課題内容 >>
大腸がんについての文章を、最後の文の後から書き続けてください。

提示された文章 >>

..............................

がんと免疫のお話し
Cancer and Immunity

大腸がんとは?

 大腸は、結腸、直腸、肛門の3つに分かれている臓器です。直腸がんと結腸がんをまとめて大腸がんと言い、肛門がんは異なるがんとして分類されています。大腸がんの発症部位で最も多いのが、S状結腸や直腸で、その割合は大腸がん全体の7割以上です。結腸がんは、右足の付け根より上あたりにある右腸骨窩(うちょうこっか)の部分から、骨盤中央の仙骨上端までの部分のがんを指し、直腸・横行結腸・下行結腸・S状結腸の4つの部位に分かれます。直腸がんは、大腸の仙骨上端から肛門管直上までの部分のがんです。
 大腸がんの発症過程には良性の腺腫ががん化したものと、粘膜から発生してがんになったものの2種類あります。

..............................

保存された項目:
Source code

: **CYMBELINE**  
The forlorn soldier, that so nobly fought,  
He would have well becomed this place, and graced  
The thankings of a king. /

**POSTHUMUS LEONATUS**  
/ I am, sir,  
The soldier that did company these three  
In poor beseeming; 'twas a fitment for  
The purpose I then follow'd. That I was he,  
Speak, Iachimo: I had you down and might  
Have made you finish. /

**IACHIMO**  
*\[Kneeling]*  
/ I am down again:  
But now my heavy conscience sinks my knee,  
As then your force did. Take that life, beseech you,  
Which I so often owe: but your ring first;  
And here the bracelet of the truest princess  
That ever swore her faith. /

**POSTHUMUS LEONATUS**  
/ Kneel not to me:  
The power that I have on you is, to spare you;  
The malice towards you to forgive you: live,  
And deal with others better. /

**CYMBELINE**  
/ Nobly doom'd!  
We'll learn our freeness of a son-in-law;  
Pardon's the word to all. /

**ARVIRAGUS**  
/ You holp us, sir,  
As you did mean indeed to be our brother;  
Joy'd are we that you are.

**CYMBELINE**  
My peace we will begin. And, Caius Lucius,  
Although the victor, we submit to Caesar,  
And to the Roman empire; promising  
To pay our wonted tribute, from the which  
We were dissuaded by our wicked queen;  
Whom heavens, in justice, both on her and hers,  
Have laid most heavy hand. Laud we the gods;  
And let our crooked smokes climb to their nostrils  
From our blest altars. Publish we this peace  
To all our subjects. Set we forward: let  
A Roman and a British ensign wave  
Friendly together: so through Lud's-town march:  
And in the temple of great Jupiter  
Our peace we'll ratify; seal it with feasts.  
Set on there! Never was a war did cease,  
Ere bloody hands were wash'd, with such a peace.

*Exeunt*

..............................

この課題の解答 >>
 ・ 良性の腺腫ががん化したもの
大腸がんのほとんどが、腺腫性の良性ポリープが大きくなってがんに変異したもので、良性ポリープのうちに切除すればがんにならずに治療ができます。ポリープの段階では症状がほとんど無いため、定期的に検診を受けることが大切です。
ポリープは内視鏡で切除が可能なので、健康診断や人間ドックなどを利用して検査を受けましょう。
 ・ 粘膜から発生してがんになったもの
腺腫からではなく正常な粘膜から発生するがんは、平たい形をしているのが特徴です。粘膜の表面にとどまるもの、粘膜の1mm内の浅い部分まで進行しているものがあります。リンパ管や血管にまで侵入が見られない通常のがん細胞なら、内視鏡の切除のみで根治も期待できます。しかし、粘膜から発生したがんは、放置すると大きくなり大腸の壁に深く侵入していきます。そのままがんが広がって腹腔内に散らばってしまうと、リンパ液や血液に乗って流れて行き、他の臓器に転移するリスクが高くなります。